* Supplied records:
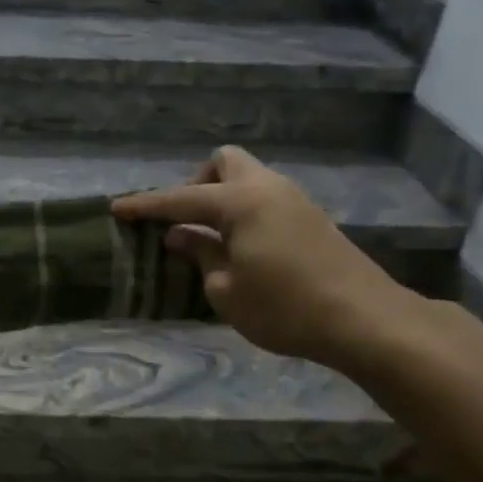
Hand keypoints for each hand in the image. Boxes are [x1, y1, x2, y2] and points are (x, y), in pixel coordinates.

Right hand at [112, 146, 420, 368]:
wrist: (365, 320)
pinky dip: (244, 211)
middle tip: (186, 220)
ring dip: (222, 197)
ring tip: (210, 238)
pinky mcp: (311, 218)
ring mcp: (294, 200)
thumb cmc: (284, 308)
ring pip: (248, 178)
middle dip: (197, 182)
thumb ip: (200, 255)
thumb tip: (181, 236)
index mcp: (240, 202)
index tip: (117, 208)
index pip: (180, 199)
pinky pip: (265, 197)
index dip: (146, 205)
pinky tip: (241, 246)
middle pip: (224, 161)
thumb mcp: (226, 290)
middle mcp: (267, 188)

==

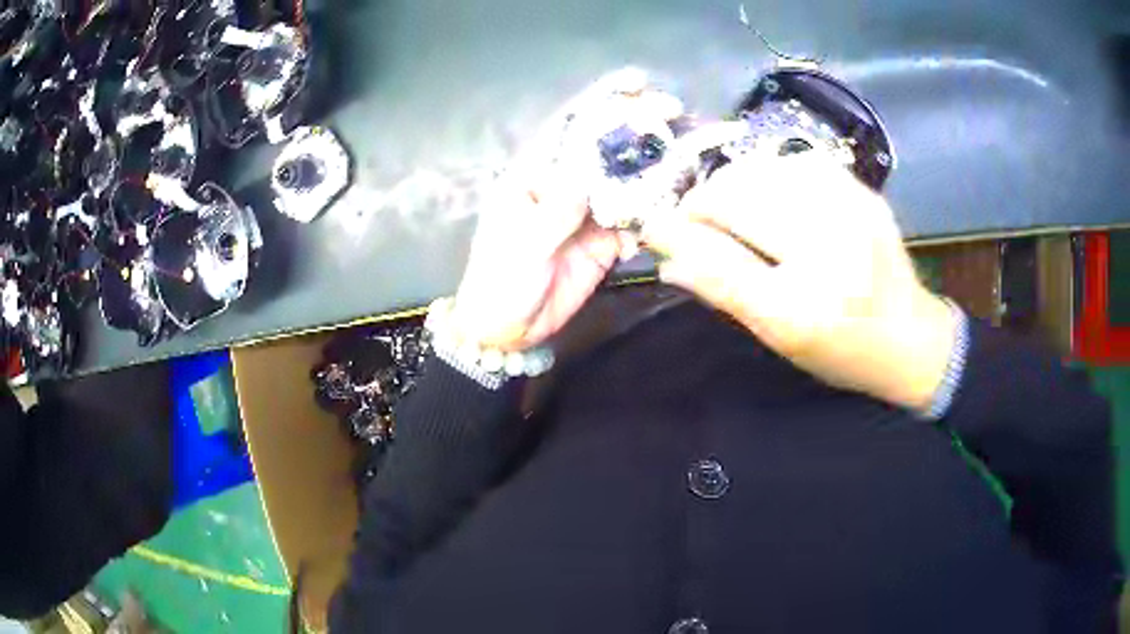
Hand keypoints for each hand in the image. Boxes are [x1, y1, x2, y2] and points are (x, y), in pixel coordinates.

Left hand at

* Your task:
In the listing above, find the line with "wrist: (365, 320)" and the line with "index dip: (146, 205)", then print exactly those lines and every line between them.

* Solution to the problem:
wrist: (365, 320)
pinky dip: (244, 211)
middle tip: (186, 220)
ring dip: (222, 197)
ring tip: (210, 238)
pinky mcp: (311, 218)
ring mcp: (294, 200)
thumb cmc: (284, 308)
ring pip: (248, 178)
middle dip: (197, 182)
thumb ip: (200, 255)
thumb tip: (181, 236)
index mcp: (240, 202)
index tip: (117, 208)
index pip: (180, 199)
pinky pip: (265, 197)
index dip: (146, 205)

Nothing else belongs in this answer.